I was wondering whether I should have my data structure as a set or a list. Mostly I will do set operations, but in the end I will need to sort it.

I wondered whether I should first make the set a list, and then use sorted(list(my_set)), or just sort the set immediately sorted(my_set). Arguably, I might consider a general "to list" phase, since having an ordered iterable at that point in time might make sense anyway.

So I decided to test it, expecting a list to be quicker.

Benchmarker:

import time
def sorter(x):
    t1 = time.time()
    for i in range(1000000):
        sorted(x)
    return time.time() - t1

Data:

one = range(1000)
a1 = list(one)
b1 = set(one)
sorter(a1)
# time: 16.5 s 
sorter(b1)
# time: 20.7 s

I then realized it might have to do with the fact that the elements are already in place, and remembered this amazing question & answer.

Then, I tried some random data:

two = numpy.random.randint(1, 1000, 1000)
a2 = list(two)
b2 = set(two)

With the results:

sorter(a2)
# time: 4min 49s
sorter(b2)
# time: 18.9 s

Huge difference, what is going on?

Bonus: It even appears at a timing of one minute, that sorted(set(a_list)) is impressively faster than sorted(a_list).

Indeed in the second case, there can be duplicates which would be filtered, and thus speed up sorting.

I extended your code a bit and hope that this will give you insight into what is happening:

import numpy
import uuid
import random
import time

def sorter(x):
    t1 = time.time()
    for i in range(10000):
        sorted(x)
    return time.time() - t1

def pr(name, x):
    print('sorter {:<12s} {:<11} (length {:>4})'.format(
        name, '{:.8}'.format(sorter(x)), len(x)))

a2sizes = []
b2sizes = []

for x in range(1000):
    two = numpy.random.randint(1, 1000, 1000)
    a2 = list(two)
    b2 = set(two)
    a2sizes.append(len(a2))
    b2sizes.append(len(b2))

print 'average number of elements in a2', sum(a2sizes)/len(a2sizes)
n = sum(b2sizes)/len(b2sizes)
print 'average number of elements in b2', n

this prints out:

average number of elements in a2 1000
average number of elements in b2 632

This is because of the collision in the random number range

print
pr('a2', a2)
# making a list of set gives you already sorted elements
y = list(b2)
pr('y', y)
random.shuffle(y)
pr('shuffled y ', y)
pr('b2', b2)

gives as output:

sorter a2           2.492537    (length 1000)
sorter b2           0.25028086  (length  633)
sorter y            0.19689608  (length  633)
sorter shuffled y   1.4935901   (length  633)

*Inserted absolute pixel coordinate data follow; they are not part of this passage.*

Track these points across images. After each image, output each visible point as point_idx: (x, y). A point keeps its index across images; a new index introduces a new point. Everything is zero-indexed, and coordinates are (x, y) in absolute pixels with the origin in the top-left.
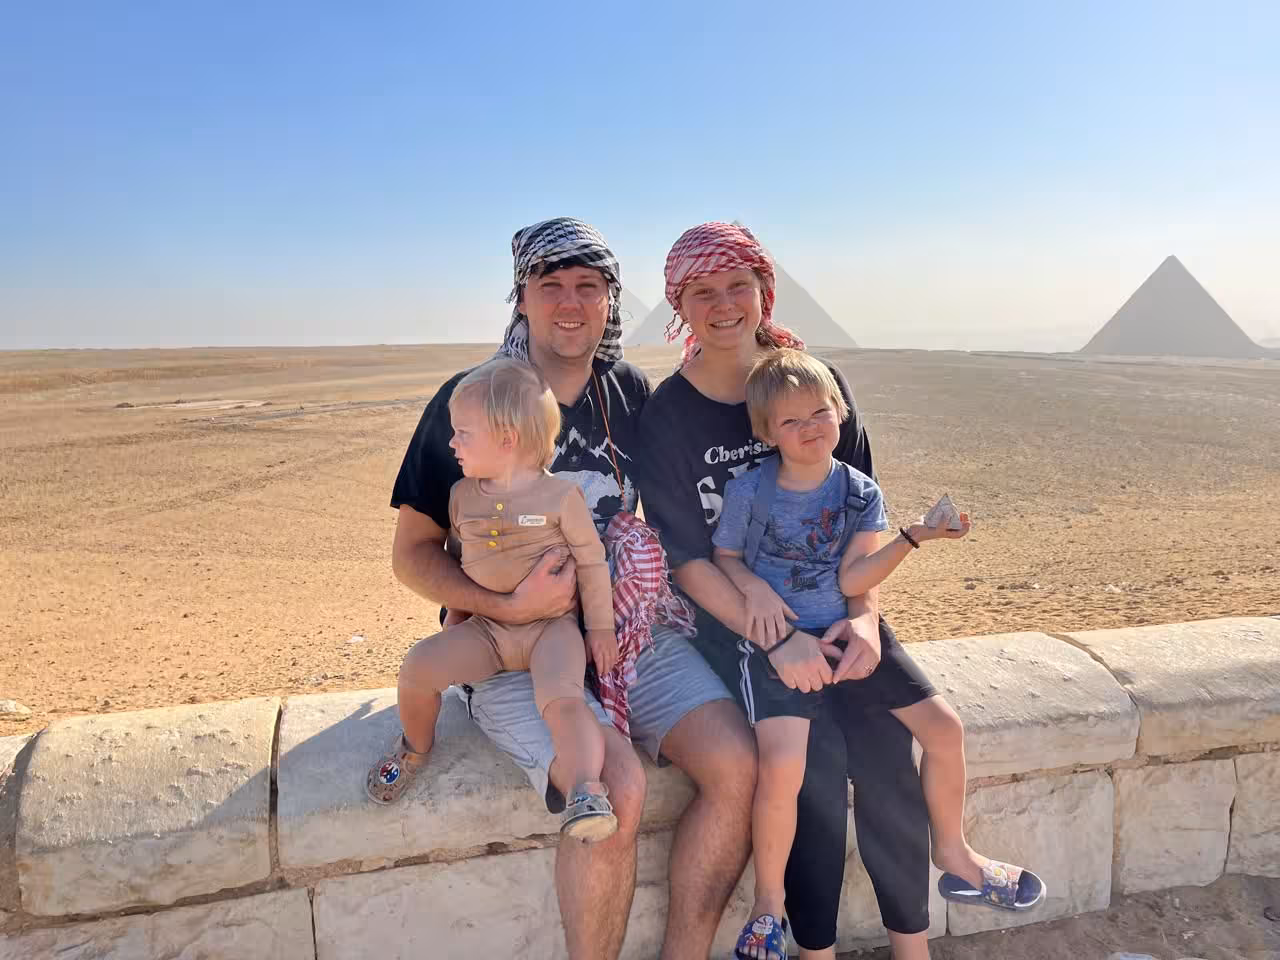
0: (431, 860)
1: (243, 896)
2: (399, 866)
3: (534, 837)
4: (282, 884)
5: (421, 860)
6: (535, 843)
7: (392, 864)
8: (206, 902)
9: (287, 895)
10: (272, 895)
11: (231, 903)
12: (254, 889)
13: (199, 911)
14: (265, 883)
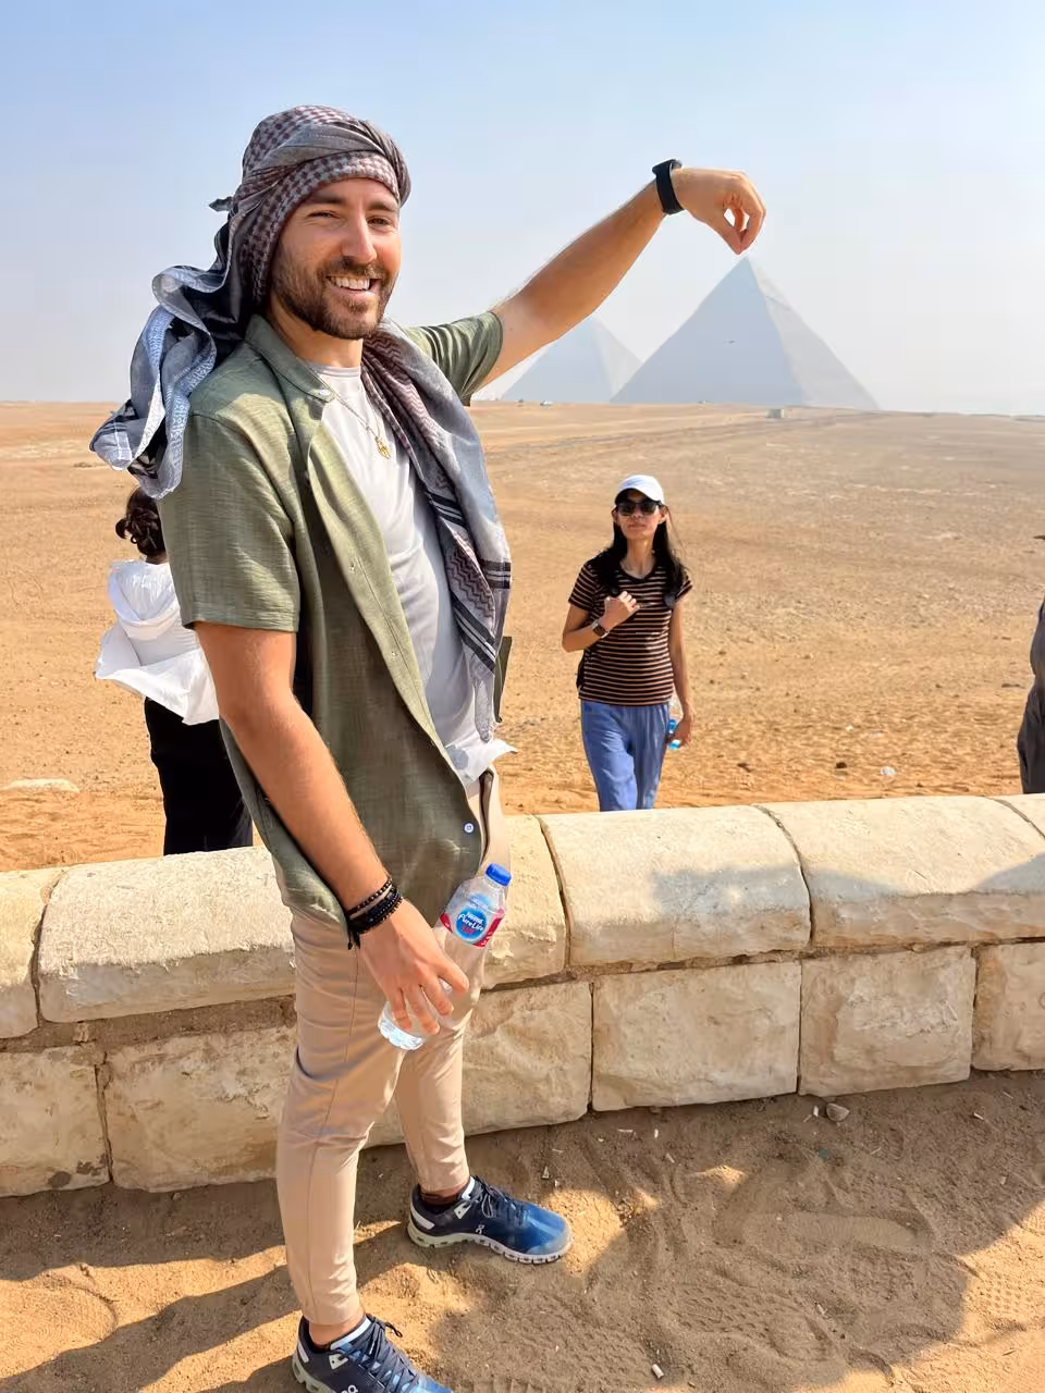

That b2 would be faster because there are less elements is logical, but that this is even faster if you first make a list of the set must have some reason. That it again is slower if you shuffle that list is again logical and the shuffled result is rather close to the result for a2 when compensated for the length of the lists.

So lets try to put something else in the list:

b3 = set()
for x in range(1000):
    b3.add(uuid.uuid4())

print '\nuuid elements', len(b3)

a3 = list(b3)
pr('a3', a3)
random.shuffle(a3)
pr('shuffled a3', a3)
pr('b3', b3)

gives (I would have been rather surprised to have less than 1000 elements):

uuid elements 1000
sorter a3           32.437758   (length 1000)
sorter shuffled a3  32.178433   (length 1000)
sorter b3           32.163802   (length 1000)

So it must have something to do with having numbers in the set:

previous = -1
ordered = True
for popped in b2:
    if popped < previous:
        print 'popped', popped, previous
        ordered = False
    previous = popped

print '\nOrdered', ordered

gives you:

Ordered True

Instead of iterating , a set has a pop() function you can try and use:

pop()

Remove and return an arbitrary element from the set. Raises KeyError if the set is empty.

So lets arbitrarily retrieve elements from the set b2 and see if there is something special:

previous = -1
ordered = True
while(b2):
    popped = b2.pop()
    if popped < previous:
        print 'popped', popped, previous
        ordered = False
    previous = popped

print '\nOrdered', ordered

gives the same result:

Ordered True

So arbitrarily retrieving elements of set of number retrieves those numbers in order, independent off the ordering how these numbers were put in. As the iteration is how the list-making retrieves an element at a time to append to the list, the result of list(b2) is an ordered list and that gets sorted quite fast using the Timsort algorithm used in Python.